The time varying nature of many real flows has a strong effect on the resulting force experienced by aerodynamic bodies, where the transient force response can readily exceed the steady-state equivalent. This therefore poses a significant threat to small drones as well as larger aircraft that can be subjected to highly unsteady flow fields. Sensing the flow and using predictive modelling to mitigate the unsteady forces shows potential, yet requires a detailed knowledge of the aerodynamic principles at play. This work is a fundamental study into the underlying mechanisms involved in low Reynolds number unsteady aerodynamics to help facilitate future low order models (LOMs). Specifically, the focus is on the development of the unsteady force, by exploring the origin and evolution of boundary layer vorticity as well as the impact of free vorticity located in the flow.

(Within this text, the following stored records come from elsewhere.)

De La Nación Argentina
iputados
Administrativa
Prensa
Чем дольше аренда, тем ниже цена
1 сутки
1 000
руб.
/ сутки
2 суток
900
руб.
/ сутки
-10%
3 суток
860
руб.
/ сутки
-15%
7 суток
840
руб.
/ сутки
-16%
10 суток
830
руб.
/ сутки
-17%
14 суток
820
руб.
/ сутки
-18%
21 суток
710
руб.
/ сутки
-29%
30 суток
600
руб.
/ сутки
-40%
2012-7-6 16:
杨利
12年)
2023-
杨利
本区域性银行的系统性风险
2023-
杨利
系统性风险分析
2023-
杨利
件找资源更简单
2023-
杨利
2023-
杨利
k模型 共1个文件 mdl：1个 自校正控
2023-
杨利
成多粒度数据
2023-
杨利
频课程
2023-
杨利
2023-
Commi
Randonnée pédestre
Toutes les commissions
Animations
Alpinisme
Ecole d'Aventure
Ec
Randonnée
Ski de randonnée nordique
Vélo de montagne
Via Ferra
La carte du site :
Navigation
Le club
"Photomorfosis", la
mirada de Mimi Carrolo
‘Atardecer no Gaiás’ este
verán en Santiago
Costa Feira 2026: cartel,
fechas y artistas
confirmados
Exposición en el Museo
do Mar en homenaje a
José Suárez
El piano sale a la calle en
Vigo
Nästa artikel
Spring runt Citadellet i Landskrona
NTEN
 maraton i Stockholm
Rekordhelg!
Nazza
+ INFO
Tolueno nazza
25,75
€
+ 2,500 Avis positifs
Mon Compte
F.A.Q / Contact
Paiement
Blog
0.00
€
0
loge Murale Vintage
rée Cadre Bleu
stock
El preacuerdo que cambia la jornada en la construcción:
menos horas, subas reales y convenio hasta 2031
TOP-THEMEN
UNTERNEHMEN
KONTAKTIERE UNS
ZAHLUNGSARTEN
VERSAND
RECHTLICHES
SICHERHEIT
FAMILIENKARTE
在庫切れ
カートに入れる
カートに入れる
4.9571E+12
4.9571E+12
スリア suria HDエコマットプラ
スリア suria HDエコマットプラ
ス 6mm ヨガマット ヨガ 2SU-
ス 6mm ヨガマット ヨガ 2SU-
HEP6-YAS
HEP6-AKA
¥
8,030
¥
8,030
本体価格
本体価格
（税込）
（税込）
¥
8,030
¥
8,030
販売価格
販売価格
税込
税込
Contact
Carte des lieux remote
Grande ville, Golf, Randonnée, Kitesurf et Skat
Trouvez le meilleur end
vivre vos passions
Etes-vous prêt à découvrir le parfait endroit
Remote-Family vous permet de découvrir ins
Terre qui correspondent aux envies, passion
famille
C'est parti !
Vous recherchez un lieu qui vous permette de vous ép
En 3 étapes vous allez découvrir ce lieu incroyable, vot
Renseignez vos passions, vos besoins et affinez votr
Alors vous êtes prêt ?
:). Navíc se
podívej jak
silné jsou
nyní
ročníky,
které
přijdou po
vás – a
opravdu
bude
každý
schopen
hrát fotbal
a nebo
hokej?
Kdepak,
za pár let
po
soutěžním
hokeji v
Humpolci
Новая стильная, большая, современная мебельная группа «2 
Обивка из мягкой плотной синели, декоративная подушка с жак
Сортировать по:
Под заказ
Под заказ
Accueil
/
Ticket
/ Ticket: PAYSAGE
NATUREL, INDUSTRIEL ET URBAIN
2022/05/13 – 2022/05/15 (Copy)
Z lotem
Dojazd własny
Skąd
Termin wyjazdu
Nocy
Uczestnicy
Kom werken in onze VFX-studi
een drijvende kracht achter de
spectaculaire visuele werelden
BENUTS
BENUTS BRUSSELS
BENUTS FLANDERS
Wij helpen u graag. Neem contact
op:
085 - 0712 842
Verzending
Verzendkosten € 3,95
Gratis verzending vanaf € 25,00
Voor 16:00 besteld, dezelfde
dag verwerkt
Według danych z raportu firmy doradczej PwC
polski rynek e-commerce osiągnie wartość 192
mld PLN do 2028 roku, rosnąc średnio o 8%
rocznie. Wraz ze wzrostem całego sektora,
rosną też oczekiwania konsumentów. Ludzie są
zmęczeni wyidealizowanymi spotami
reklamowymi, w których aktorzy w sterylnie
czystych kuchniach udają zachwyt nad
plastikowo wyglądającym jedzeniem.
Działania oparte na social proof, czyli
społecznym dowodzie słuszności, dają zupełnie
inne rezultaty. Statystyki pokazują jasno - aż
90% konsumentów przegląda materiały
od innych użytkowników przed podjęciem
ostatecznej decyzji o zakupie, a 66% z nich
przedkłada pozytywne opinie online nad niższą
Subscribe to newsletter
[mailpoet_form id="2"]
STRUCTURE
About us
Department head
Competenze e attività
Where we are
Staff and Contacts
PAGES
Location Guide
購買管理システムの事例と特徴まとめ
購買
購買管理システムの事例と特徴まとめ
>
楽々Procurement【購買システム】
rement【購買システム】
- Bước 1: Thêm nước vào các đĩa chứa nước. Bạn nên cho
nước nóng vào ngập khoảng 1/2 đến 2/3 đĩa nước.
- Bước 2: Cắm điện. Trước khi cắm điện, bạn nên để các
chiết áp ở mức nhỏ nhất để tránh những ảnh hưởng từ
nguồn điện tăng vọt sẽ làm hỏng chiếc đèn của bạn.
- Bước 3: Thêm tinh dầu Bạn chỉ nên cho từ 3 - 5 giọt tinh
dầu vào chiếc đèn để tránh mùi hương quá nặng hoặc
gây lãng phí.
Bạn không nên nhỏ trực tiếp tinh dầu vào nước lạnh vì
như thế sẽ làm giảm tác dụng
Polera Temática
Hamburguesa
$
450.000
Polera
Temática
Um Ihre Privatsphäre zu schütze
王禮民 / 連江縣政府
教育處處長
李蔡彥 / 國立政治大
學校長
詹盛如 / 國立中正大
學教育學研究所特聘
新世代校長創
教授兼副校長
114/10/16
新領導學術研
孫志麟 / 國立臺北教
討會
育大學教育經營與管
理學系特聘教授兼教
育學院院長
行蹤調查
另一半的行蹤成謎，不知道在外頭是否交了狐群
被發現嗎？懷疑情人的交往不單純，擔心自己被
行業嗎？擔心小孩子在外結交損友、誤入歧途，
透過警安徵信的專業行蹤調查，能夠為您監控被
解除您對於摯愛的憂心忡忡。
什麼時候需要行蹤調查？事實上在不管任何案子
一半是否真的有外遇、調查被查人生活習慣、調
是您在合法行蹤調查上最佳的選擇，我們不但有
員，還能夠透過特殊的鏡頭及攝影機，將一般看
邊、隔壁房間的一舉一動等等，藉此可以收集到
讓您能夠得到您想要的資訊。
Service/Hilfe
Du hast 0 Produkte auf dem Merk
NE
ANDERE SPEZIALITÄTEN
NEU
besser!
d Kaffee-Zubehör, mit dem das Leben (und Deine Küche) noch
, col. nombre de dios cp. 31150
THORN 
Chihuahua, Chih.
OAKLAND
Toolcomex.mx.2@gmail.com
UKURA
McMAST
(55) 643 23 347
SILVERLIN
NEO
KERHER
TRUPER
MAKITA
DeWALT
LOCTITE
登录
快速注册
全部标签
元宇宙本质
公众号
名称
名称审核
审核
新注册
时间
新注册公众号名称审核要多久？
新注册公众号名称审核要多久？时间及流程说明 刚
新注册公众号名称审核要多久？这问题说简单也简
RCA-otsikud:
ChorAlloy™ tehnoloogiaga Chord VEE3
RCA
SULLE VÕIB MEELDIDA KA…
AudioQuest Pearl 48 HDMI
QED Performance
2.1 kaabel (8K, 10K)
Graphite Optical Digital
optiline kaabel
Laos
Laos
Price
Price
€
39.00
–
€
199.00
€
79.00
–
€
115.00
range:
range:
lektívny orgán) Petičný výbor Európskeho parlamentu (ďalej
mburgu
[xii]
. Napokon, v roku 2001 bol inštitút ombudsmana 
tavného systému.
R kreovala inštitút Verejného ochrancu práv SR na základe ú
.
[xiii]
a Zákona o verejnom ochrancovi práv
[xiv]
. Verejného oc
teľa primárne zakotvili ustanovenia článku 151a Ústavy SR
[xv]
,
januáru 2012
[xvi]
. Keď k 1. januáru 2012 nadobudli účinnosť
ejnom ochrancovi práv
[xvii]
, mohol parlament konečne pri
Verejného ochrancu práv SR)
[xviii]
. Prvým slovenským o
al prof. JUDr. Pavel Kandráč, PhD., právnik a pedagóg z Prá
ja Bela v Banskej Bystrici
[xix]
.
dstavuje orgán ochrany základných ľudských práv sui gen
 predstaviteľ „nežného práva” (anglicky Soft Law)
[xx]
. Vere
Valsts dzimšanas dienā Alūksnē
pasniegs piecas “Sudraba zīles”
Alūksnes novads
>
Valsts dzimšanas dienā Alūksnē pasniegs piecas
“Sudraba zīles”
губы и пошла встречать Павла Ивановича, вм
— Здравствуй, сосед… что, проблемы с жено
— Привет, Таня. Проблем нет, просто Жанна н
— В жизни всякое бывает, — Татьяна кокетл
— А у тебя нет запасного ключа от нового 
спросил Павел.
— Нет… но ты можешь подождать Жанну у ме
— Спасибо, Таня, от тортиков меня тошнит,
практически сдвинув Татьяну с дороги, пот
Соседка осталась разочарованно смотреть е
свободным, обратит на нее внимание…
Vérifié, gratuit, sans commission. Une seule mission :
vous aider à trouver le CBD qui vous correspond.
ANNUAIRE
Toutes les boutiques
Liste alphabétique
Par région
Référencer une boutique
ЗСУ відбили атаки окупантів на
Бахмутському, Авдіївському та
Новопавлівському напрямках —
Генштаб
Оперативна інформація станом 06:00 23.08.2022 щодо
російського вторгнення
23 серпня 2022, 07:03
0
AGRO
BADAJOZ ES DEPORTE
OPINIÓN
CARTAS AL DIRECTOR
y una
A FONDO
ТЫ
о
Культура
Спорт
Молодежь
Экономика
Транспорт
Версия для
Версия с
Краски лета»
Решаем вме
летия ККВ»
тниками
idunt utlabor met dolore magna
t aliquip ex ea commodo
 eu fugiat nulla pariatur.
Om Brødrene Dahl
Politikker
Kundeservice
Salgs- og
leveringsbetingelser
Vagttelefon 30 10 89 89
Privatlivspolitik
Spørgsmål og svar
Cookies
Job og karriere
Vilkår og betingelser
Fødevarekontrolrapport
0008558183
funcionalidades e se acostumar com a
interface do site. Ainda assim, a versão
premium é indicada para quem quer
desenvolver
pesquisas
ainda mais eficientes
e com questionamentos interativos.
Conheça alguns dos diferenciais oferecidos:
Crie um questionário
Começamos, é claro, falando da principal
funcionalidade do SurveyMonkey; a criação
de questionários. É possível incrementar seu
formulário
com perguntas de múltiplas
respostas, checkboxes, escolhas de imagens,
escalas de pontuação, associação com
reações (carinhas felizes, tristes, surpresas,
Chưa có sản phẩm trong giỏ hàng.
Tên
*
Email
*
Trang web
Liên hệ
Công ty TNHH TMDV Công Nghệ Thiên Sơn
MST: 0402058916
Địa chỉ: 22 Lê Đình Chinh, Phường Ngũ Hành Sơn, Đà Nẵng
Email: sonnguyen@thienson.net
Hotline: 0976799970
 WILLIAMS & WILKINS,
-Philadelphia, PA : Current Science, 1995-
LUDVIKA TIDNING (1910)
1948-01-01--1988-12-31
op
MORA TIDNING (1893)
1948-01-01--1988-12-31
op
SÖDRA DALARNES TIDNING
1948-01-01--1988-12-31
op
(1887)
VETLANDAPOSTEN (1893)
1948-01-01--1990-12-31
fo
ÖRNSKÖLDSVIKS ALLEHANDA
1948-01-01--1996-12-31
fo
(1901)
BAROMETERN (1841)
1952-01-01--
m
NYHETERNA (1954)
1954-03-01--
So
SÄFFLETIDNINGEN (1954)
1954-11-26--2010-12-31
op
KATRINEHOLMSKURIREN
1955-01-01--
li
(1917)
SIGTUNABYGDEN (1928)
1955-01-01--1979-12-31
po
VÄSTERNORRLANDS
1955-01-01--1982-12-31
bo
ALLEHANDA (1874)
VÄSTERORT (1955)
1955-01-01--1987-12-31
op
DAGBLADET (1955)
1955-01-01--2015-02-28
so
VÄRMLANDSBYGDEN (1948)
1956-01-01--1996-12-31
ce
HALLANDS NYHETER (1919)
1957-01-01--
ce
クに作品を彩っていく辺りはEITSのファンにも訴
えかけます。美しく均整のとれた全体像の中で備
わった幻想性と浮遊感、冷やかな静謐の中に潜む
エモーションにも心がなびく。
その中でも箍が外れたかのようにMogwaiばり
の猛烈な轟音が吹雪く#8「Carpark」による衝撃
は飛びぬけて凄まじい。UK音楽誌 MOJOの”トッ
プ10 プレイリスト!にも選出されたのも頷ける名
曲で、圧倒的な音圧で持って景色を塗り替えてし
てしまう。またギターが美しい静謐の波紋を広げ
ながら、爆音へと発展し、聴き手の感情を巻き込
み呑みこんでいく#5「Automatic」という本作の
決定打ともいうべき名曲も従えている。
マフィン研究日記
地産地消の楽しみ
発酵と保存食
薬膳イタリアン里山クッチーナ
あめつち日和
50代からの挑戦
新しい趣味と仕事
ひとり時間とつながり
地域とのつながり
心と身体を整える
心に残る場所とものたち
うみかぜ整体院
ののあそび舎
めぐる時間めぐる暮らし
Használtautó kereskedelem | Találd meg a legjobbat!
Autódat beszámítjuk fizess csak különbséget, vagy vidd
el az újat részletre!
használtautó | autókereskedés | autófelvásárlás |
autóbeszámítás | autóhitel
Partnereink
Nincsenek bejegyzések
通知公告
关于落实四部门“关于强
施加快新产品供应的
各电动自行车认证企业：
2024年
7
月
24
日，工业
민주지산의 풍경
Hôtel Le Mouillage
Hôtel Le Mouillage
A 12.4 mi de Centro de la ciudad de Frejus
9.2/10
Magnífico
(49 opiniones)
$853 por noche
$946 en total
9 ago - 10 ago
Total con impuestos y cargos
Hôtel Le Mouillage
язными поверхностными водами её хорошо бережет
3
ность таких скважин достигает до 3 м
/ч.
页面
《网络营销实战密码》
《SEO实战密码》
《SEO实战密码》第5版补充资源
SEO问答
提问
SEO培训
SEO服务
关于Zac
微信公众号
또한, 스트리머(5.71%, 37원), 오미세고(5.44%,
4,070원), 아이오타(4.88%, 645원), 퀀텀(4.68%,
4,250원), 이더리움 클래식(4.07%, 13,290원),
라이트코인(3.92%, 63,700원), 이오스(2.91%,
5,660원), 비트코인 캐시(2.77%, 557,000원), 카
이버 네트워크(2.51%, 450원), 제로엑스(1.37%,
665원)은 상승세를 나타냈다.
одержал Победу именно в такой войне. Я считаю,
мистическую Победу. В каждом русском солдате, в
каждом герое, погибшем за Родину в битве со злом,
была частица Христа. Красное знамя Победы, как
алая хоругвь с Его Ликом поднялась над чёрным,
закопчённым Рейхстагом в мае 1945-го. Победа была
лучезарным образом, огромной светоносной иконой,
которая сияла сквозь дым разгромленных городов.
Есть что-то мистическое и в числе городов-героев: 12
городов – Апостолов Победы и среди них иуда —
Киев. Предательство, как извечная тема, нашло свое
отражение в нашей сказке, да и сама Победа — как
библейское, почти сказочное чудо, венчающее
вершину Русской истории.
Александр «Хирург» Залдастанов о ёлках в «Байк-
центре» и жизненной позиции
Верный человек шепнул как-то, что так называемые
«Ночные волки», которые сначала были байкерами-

Four sets of experiments are conducted in the towing tank facilities at the University of Cambridge using a rotating and translating circular cylinder as well as a flat plate. To capture the fluid dynamic response, force balance and planar particle image velocimetry (PIV) measurements are acquired in combination, at Reynolds numbers between 4000 and 20000. It is found that whilst the potential flow `added mass' vortex sheet distribution around a stationary object immersed in an accelerating freestream is correct in shape, it ascribes the vortex sheet to the wrong origin. Instead, the vortex sheet is found to develop as a result of external vorticity that is created at the interface between the moving freestream and the quiescent surrounding. Moreover, the evolution of the boundary layer vortex sheet is investigated around a translating and rotating cylinder. The vortex sheet contributions due to kinematics and free vorticity are experimentally recovered. It is further proposed that the vortex sheet contribution due to free vorticity can be decomposed into a local and far-field component. Examining the vortex sheet strength at the unsteady separation point, which has been used in literature explicitly or implicitly to predict unsteady separation, shows that it is strongly affected by the instantaneous velocity, rotation rate and far-field vorticity. Accounting for these contributions collapses the strength of the vortex sheet at the unsteady separation point for the kinematics studied, even as the flow field evolves. In future this may provide avenues with which to predict unsteady separation. Furthermore, the rate at which vorticity sheds from the surface of an object is linked to the boundary layer vortex sheet components. When the unsteady separation point is known, this makes it possible to predict the vorticity shedding rate only from the motion kinematics and the boundary layer vortex sheet.

To minimise computational effort for LOMs, only the most dominant flow physics are ideally modelled. To help determine which flow features therefore need to be incorporated in an LOM, a methodology to approximate the force due to an individual flow structure is proposed. A study of a cylinder encountering a sharp-edged transverse gust explores the force caused by external vorticity located within the gust shear layers. The rigid shear layer assumption inherent in Küssner's model is found to overestimate the related non-circulatory gust force. However, the discrepancy remains small compared to the total force.